Education

A mobile app helps North Fork students track community service hours

A mobile app coming to North Fork school districts might bring students one step closer to community service opportunities.

Beginning in 2020, Southold High School students can download and use an app called Passport For Good, which tracks each student’s involvement in community service, career development and school clubs and activities. Mattituck High School adopted the app in the 2018-19 academic year.

For several years, principal Shawn Petretti said, the district has offered students a Service Learning Enhancement on their diplomas if they accumulate 65 hours of community service over the course of their high school career.

However, the tedious process of tracking service hours on paper was discouraging students from registering for the credit they were due, he said.

“We found students were doing community service, but the paperwork was so cumbersome they weren’t submitting their hours,” he said. “Passport for Good approached us and … [it ] allows them to do all of that previous paperwork online.”

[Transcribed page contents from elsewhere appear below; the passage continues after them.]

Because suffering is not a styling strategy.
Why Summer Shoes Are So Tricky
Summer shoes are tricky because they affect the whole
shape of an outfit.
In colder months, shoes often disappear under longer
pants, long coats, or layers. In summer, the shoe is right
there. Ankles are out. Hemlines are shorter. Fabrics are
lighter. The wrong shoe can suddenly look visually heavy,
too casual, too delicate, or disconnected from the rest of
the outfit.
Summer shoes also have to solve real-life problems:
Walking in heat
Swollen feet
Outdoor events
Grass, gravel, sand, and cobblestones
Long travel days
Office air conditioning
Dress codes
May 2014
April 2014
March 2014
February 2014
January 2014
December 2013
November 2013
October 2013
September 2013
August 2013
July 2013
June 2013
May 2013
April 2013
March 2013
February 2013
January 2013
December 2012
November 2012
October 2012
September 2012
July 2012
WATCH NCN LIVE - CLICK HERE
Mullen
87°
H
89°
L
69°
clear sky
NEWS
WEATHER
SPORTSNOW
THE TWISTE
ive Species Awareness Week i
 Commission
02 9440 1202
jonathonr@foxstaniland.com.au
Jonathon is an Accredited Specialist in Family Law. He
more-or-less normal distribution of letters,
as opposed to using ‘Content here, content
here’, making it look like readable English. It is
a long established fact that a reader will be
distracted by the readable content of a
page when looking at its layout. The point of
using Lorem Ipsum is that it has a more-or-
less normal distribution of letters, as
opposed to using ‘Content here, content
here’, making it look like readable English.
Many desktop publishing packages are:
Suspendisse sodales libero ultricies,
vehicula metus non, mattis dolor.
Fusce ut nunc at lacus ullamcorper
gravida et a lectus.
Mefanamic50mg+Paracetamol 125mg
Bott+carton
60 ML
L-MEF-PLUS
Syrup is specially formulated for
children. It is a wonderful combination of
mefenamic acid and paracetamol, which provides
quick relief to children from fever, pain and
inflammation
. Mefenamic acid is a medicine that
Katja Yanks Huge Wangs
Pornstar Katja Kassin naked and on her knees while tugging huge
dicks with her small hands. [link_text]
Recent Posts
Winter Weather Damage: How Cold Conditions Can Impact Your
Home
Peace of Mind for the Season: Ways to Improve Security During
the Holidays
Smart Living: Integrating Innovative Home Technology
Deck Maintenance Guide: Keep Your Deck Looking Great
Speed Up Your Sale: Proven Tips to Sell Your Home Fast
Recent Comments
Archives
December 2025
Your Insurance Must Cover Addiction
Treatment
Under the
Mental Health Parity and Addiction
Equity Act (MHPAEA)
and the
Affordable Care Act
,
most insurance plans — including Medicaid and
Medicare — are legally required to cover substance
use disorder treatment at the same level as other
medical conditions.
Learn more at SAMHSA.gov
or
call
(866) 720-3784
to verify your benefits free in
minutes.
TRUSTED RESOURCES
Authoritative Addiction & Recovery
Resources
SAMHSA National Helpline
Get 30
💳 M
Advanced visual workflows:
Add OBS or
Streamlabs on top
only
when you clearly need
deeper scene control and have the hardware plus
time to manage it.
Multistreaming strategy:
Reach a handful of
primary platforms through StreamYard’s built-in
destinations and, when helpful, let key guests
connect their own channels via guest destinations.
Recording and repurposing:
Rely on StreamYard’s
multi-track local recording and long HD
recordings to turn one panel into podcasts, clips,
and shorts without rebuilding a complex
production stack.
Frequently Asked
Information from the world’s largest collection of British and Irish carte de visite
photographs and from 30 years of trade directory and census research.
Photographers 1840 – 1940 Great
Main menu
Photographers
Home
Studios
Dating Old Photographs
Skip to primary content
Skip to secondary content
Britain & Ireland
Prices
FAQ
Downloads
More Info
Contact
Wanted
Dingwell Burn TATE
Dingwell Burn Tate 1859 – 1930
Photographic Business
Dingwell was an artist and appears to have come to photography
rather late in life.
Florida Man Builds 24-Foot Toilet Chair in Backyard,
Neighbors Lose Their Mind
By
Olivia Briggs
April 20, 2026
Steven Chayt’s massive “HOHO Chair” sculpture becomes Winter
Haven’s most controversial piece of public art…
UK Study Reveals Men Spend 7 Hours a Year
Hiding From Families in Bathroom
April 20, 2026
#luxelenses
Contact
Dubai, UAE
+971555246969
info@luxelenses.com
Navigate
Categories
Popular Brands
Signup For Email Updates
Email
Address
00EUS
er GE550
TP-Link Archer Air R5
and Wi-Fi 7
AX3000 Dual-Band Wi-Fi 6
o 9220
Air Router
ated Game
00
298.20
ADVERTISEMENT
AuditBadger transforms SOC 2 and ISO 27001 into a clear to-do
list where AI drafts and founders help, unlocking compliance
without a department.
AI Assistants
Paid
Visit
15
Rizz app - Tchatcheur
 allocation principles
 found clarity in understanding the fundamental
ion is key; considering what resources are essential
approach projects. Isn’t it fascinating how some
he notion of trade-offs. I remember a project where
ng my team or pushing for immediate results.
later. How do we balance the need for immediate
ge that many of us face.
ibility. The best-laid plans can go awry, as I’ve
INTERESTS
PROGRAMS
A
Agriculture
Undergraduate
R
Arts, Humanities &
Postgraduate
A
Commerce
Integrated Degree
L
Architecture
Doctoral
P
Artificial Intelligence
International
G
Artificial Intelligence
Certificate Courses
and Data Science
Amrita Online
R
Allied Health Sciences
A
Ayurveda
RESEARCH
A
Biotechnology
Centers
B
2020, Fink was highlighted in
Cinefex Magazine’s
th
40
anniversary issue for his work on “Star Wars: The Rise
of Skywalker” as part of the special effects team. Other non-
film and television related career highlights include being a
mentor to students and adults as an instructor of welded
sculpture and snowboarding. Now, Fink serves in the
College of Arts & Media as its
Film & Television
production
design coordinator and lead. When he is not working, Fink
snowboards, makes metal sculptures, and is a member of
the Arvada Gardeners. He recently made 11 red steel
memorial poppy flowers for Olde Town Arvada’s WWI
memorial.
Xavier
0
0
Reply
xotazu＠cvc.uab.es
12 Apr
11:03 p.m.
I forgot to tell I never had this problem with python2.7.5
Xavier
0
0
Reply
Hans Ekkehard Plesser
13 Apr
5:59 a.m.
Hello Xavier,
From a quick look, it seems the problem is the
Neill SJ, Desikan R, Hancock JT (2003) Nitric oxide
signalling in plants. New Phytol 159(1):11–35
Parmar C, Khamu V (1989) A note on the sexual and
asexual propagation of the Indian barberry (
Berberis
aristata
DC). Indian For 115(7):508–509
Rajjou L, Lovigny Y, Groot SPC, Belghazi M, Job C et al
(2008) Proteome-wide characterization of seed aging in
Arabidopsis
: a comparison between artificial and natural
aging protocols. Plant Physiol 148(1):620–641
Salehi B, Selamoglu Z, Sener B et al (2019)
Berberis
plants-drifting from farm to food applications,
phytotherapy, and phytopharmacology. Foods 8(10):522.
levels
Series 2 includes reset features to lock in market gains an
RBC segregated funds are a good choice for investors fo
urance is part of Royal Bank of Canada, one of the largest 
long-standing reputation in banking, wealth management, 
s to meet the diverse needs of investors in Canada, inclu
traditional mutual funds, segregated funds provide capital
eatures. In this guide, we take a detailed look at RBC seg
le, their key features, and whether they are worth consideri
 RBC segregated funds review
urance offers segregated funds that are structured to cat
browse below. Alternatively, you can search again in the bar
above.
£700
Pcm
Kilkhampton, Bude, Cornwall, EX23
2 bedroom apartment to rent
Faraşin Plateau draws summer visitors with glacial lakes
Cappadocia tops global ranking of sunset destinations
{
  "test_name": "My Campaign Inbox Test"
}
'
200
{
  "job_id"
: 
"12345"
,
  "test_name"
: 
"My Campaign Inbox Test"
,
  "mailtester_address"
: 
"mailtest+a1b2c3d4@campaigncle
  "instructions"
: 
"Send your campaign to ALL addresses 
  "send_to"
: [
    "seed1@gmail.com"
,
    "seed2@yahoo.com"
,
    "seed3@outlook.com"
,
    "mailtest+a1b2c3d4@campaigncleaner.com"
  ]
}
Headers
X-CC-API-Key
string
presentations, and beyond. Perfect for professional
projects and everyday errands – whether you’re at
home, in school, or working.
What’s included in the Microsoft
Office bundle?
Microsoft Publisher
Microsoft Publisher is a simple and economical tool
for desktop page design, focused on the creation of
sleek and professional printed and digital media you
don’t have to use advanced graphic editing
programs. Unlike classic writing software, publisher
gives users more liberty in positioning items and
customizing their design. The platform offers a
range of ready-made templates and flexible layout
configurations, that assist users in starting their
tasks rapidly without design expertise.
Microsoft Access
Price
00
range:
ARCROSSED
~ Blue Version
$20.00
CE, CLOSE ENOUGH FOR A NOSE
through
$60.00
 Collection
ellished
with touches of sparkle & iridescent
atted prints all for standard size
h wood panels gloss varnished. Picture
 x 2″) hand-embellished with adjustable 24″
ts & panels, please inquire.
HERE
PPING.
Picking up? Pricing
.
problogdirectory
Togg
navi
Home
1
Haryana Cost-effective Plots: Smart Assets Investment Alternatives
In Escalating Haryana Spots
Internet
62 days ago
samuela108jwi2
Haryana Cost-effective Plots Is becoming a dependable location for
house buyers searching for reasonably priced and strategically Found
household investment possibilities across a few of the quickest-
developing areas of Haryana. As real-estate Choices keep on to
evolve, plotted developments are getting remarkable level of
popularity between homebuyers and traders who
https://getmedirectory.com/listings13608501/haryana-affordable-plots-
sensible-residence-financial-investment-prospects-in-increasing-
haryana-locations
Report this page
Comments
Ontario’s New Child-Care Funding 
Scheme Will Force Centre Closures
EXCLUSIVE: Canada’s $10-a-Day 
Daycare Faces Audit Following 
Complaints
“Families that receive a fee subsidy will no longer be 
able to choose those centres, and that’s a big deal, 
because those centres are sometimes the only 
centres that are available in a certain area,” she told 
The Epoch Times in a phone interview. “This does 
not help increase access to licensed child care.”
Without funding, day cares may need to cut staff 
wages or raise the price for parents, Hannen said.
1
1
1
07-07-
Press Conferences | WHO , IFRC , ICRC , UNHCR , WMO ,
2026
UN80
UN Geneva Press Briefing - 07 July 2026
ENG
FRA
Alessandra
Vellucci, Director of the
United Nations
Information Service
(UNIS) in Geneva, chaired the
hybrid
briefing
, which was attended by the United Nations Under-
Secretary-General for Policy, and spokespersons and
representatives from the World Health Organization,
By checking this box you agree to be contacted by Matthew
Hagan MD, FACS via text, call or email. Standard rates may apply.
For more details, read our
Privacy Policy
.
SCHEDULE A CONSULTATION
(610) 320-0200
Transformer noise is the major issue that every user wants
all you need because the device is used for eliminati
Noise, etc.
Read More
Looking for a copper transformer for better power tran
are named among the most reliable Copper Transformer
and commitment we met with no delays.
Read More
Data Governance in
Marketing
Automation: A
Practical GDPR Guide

In only a few months, Mattituck students have logged over 1,700 community service hours and 30% of students are registered with the app, Mr. Petretti said. Members of the Community Service Club and the school secretary have been trained in the app.

Program founder and CEO Gayle Farman of Albany, N.Y., said the app was created in 2015 to solve a problem her own children faced while preparing for college.

“There was no way for them to chronicle their journey of everything that they were doing outside of the classroom,” Ms. Farman said.

She contacted hundreds of school district administrators and counselors in upstate New York and found the problem was widespread. It prompted Ms. Farman to find developers for an app that measured and verified student engagement in education.

Now, school districts are able to purchase a subscription to Passport for Good through BOCES, which then becomes a service supported by state aid. Approximately 22 districts are using the app in New York State.

The app also provides each district with engagement data that shows how many community service hours students are pursuing and which partnerships they’re creating, Ms. Farman said.

Although Southold has not yet rolled out the app, administrators there “have a vision for Passport for Good to establish the importance of capturing the whole student,” Ms. Farman said.

“The whole student might not just be doing community service, they may be participating in chess or newspaper club, they may be working a job after-school to support their family, they may have to watch siblings after school,” she said. “All of this can go into [the app] and give teachers and counselors a bigger picture of who their students are.”

Similarly, Mr. Petretti said the high school consistently tries to connect students with outside career opportunities to promote a more well-rounded education.

Community service is a prominent part of the Mattituck community, Mr. Petretti said, with organizations like Mattituck Lions Club and Kait’s Angels often donating scholarships and funding to the schools. One of the messages he tries to convey to students, he said, is how privileged they are to be a part of a generous community.

“There’s only so much we can teach students within the brick and mortar of this building and I feel it’s important that they go out and interact with the community and be involved,” he said. “There’s a lot to learn through doing and being exposed to something, and that could be life-changing for them.”